Der überraschende Aspekt hier ist nicht das Ausmaß der Tragödie – der Jemen erlebt dies bereits seit Jahren – sondern vielmehr, wohin genau die Menschen fliehen. Dschibuti, ein winziges Land am gegenüberliegenden Ufer der Bucht, hat sich zu einer Art Sicherheitsventil für die Küste des Roten Meeres entwickelt: Wenn Landwege durch Kampfhandlungen abgeschnitten sind, bleibt das Meer der einzige Ausweg, trotz der Gefahr von überladenen Schiffen.

Die zweite Flucht ums Leben

Die Fluchtbewegung begann nach der Wiederaufnahme massiver Kämpfe zwischen den vom Iran unterstützten Huthi-Rebellen und Kräften, die mit der von Saudi-Arabien unterstützten jemenitischen Regierung verbunden sind. In der vergangenen Woche eroberten die Huthis die Hafenstadt Mokha und rückten entlang des südlichen Teils der Küste des Roten Meeres vor, woraufhin Tausende in von der Regierung kontrollierte Gebiete flohen.

Reuters sprach mit Familien, die ihre Häuser praktisch ohne Besitztümer verließen – einige flohen barfuß und hinterließen Vieh, Kleidung, Decken und Lebensmittelvorräte.

Wir sind barfuß geflohen. Wir wussten nicht einmal, wo unsere Kinder waren. Wir hatten nichts bei uns: keine Decken, keine Matratzen, keine Lebensmittel, kein Wasser, nichts.

So beschrieb die Flucht Rawya Hassan, Mutter von sieben Kindern, ihre Flucht.
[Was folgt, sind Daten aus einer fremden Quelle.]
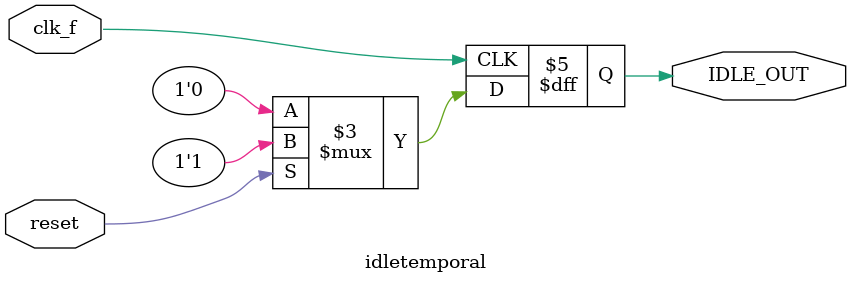
<source format=v>
module idletemporal( output reg IDLE_OUT,
		     input wire reset, clk_f );

   always @( posedge clk_f ) begin
      if( reset ) begin
	 IDLE_OUT <= 1'b1;
      end
      else begin
	 IDLE_OUT <= 1'b0;
      end
   end
   
endmodule // idletemporal

</source>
Ihre Familie hatte bereits vor acht Jahren ihr Zuhause aufgrund des Krieges verloren und lebte in einem Lager für Vertriebene – nun muss sie wegen der neuen Kampfwelle zum zweiten Mal fliehen.

Warum das Meer zur Option und nicht zum äußersten Mittel wurde

Die Eroberung von Mokha bedeutet für die Huthis die Kontrolle über ein weiteres Küstenstück und die Stärkung ihres Einflusses auf die Schifffahrtsroute durch die Straße von Bab al-Mandab – eine enge Passage, durch die ein großer Teil des weltweiten Ölhandels verläuft. Für Zivilisten bedeutet dies gleichzeitig, dass Landwege der Evakuierung zunehmend durch die Frontlinie unterbrochen werden, und die Überfahrt über die Bucht in einem überladenen Boot wird nicht zum äußersten Mittel, sondern zur praktisch einzigen Option.
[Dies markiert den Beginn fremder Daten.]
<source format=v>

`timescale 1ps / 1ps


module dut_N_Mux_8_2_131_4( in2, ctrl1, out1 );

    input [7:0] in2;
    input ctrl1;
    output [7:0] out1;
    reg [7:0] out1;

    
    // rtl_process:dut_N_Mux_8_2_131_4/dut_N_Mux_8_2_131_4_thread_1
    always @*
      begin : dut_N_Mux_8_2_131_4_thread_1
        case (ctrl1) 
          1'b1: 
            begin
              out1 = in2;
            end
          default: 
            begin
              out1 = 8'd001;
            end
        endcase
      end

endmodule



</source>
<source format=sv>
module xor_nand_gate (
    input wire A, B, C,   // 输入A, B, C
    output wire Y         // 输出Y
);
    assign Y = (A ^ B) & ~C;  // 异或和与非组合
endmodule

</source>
Die Kampfhandlungen haben sich mittlerweile zu Konfrontationen an mehreren Fronten gleichzeitig entwickelt: Die Huthis setzen Drohnen und ballistische Raketen ein, Saudi-Arabien führt Luftangriffe auf von der Gruppe kontrollierte Gebiete durch.
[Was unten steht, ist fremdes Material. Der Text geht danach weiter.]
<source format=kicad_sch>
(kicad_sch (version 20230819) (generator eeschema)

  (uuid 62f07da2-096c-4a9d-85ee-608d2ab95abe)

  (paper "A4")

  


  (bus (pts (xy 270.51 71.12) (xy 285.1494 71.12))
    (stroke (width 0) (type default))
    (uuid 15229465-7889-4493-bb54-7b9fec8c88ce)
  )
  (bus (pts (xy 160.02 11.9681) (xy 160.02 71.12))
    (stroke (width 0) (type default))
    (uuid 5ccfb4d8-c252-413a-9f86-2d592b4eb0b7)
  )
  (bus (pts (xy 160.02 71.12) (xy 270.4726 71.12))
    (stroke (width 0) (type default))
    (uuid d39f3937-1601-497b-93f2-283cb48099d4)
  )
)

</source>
Die Frage ist, ob Dschibuti die Rolle eines behelfsmäßigen Zufluchtsortes erfüllen kann, wenn der Strom von Booten über die Bucht in diesem Tempo weiter wächst, und wer genau – abgesehen von der IOM – die Finanzierung von Lagern für Menschen übernehmen wird, die bereits zum zweiten oder dritten Mal ein Dach über dem Kopf verlieren.